===== Records for the exercise

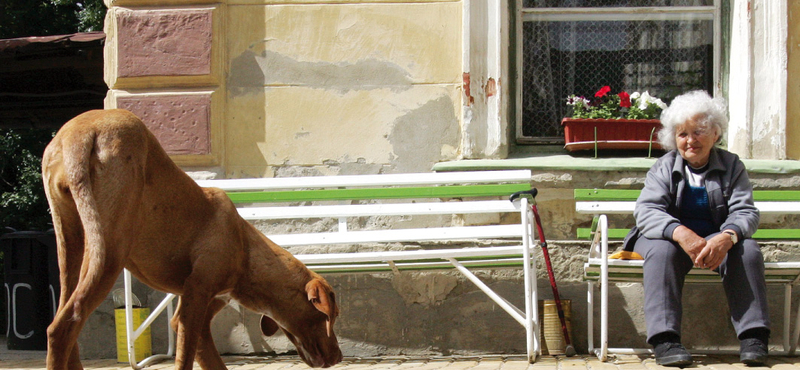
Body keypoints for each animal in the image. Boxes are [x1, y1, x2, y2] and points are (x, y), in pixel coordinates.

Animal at [43, 110, 344, 370]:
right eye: (331, 316)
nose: (340, 357)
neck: (244, 249)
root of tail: (79, 131)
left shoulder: (202, 310)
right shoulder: (193, 304)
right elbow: (184, 359)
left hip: (72, 247)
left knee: (66, 323)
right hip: (108, 253)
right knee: (63, 325)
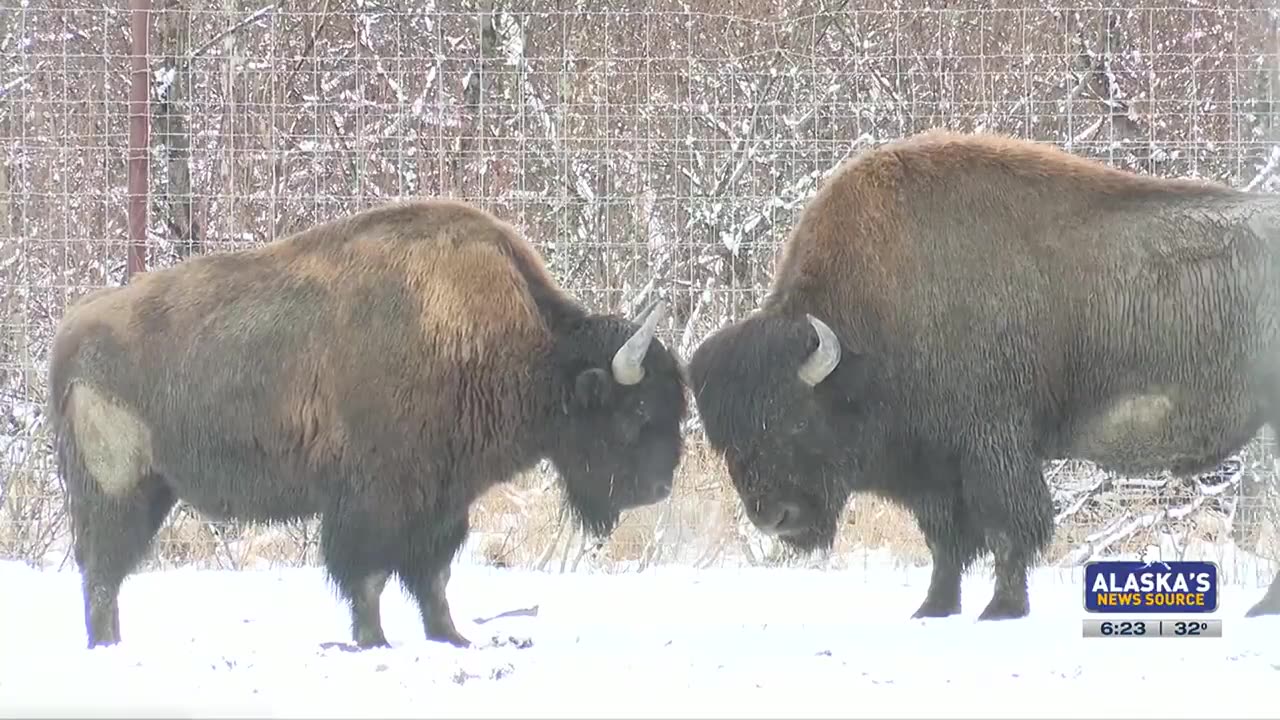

==========

*Instructions for the task*.
Begin at the first line of the entries and end at the line containing "left knee: (66, 323)": write out each line exactly, skipping pictures.

*Output for this task*.
Body keypoints for each animal in the image. Boxes are [x1, y1, x2, y2] and points are (x, y), in pixel coordinates.

Animal at [43, 110, 344, 370]:
right eye: (331, 316)
nose: (340, 357)
neck: (244, 249)
root of tail: (79, 131)
left shoulder: (202, 310)
right shoulder: (193, 304)
right elbow: (184, 359)
left hip: (72, 247)
left knee: (66, 323)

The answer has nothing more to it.